We first use the trig identity $\sin(2\theta)=2\sin\theta\cos\theta$ to rewrite $\sin(3t)\cos(3t)$; in particular, we have that $\sin(3t)\cos(3t)=\frac{1}{2}\sin(2\cdot(3t)) =\frac{1}{2}\sin(6t)$.

Now, I'm not sure exactly what formulas you can use, but if you can use certain formulas for Laplace Transforms, then you're done since we know $\mathcal{L}\left\{\frac{1}{2}\sin(6t)\right\} =\frac{1}{2}\mathcal{L}\{\sin(6t)\} =\dfrac{1}{2}\cdot\dfrac{6}{s^2+6^2} =\dfrac{3}{s^2+36}$.

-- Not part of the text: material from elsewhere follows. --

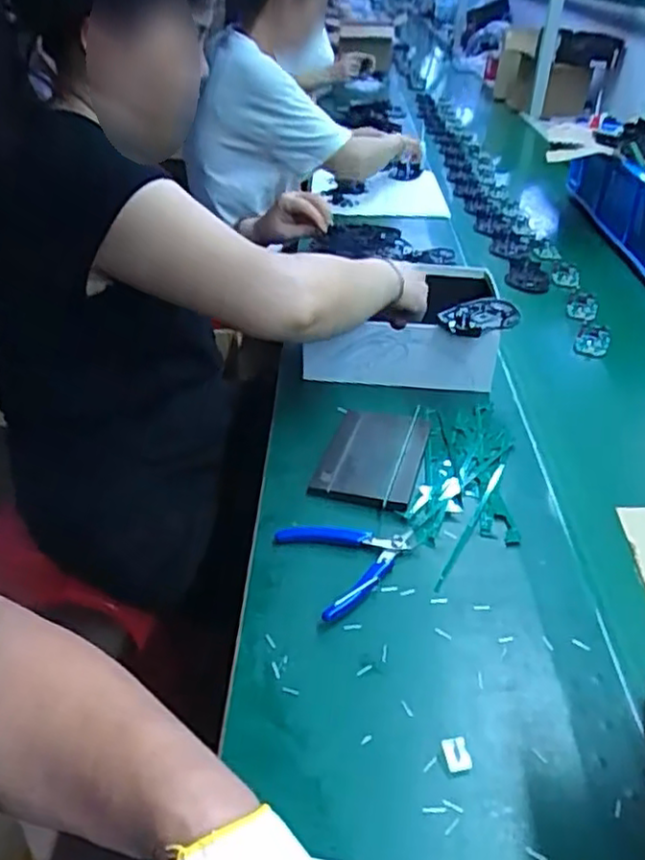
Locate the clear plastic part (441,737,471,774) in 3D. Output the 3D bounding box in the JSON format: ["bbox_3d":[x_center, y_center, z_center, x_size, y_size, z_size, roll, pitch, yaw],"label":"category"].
[{"bbox_3d":[0.091,0.220,0.464,0.016,0.009,0.020,-7,36,-11],"label":"clear plastic part"}]

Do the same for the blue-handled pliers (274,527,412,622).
[{"bbox_3d":[0.029,0.110,0.604,0.109,0.015,0.109,-14,38,-21],"label":"blue-handled pliers"}]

Otherwise, we need to compute the Laplace Transform by first principles; to make this easier for us, let us first compute $\mathcal{L}\{e^{at}\}$ where $a\in\mathbb{R}$.

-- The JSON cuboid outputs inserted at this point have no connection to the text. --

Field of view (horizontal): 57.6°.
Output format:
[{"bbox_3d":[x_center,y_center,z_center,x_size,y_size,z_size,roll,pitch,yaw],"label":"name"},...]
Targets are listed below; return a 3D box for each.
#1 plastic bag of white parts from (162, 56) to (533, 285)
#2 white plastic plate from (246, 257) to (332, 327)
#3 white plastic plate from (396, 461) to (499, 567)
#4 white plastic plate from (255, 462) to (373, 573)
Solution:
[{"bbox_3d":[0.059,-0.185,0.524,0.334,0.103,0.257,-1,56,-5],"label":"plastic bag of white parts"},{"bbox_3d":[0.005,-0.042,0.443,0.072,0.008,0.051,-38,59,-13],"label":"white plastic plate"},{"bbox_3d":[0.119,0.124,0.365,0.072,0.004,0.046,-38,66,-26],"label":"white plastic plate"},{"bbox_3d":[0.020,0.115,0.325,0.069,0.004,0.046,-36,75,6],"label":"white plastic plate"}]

\[\begin{aligned}\mathcal{L}\{e^{at}\} &= \int_0^{\infty}e^{-st}e^{at}\,dt\\ &= \int_0^{\infty}e^{-(s-a)t}\,dt\\ &= \lim_{b\to\infty} \left.\left[-\frac{e^{-(s-a)t}}{s-a}\right]\right|_{0}^{b}\\ &= \lim_{b\to\infty} -\frac{e^{-(s-a)b}}{s-a} + \frac{1}{s-a}\end{aligned}\]
Note that $\displaystyle\lim_{b\to\infty}-\frac{e^{-(s-a)b}}{s-a}=0$ if $s>a$. Thus, we have that $\mathcal{L}\{e^{at}\}=\dfrac{1}{s-a}$ for $s>a$.

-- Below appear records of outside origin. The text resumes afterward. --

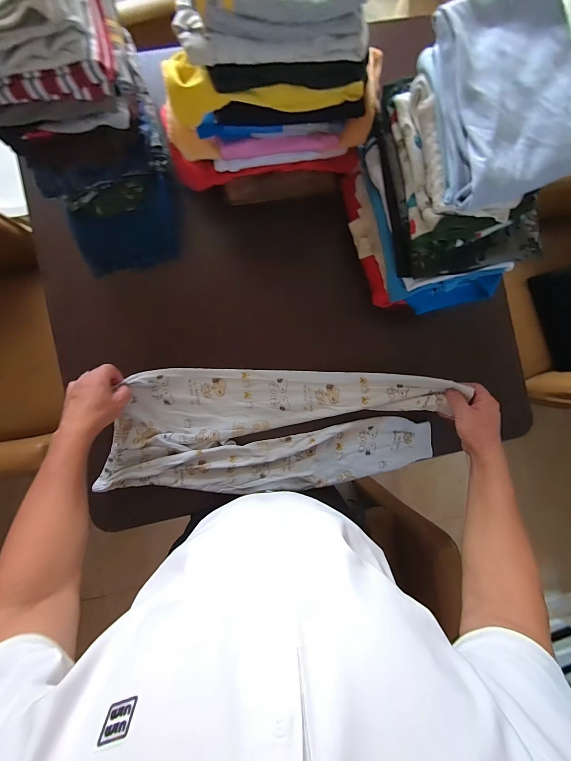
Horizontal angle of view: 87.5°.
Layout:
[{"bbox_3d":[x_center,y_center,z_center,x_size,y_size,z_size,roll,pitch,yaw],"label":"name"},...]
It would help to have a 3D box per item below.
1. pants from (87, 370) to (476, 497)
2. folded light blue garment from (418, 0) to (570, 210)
[{"bbox_3d":[-0.025,0.100,0.605,0.670,0.081,0.252,-3,90,-2],"label":"pants"},{"bbox_3d":[0.267,-0.336,0.359,0.166,0.062,0.235,-11,90,-3],"label":"folded light blue garment"}]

Now, how does this help us with computing $\mathcal{L}\{\sin(6t)\}$? Well, we know from complex variables that $\sin(kx)=\dfrac{e^{ikx}-e^{-ikx}}{2i}$, so it follows that
\[\begin{aligned}\mathcal{L}\{\sin(6t)\} &= \frac{1}{2i}\left[\mathcal{L}\left\{e^{6it}\right\} - \mathcal{L}\left\{e^{-6it}\right\}\right] \\ &= \frac{1}{2i}\left[\frac{1}{s-6i} - \frac{1}{s+6i}\right]\\ &= \frac{1}{2i}\left[\frac{12i}{s^2-(6i)^2}\right] \\ &= \frac{6}{s^2+36}\end{aligned}\]
And thus $\mathcal{L}\{\sin(3t)\cos(3t)\} =\frac{1}{2}\mathcal{L}\{\sin(6t)\}=\dfrac{3}{s^2+36}$.

I hope this makes sense!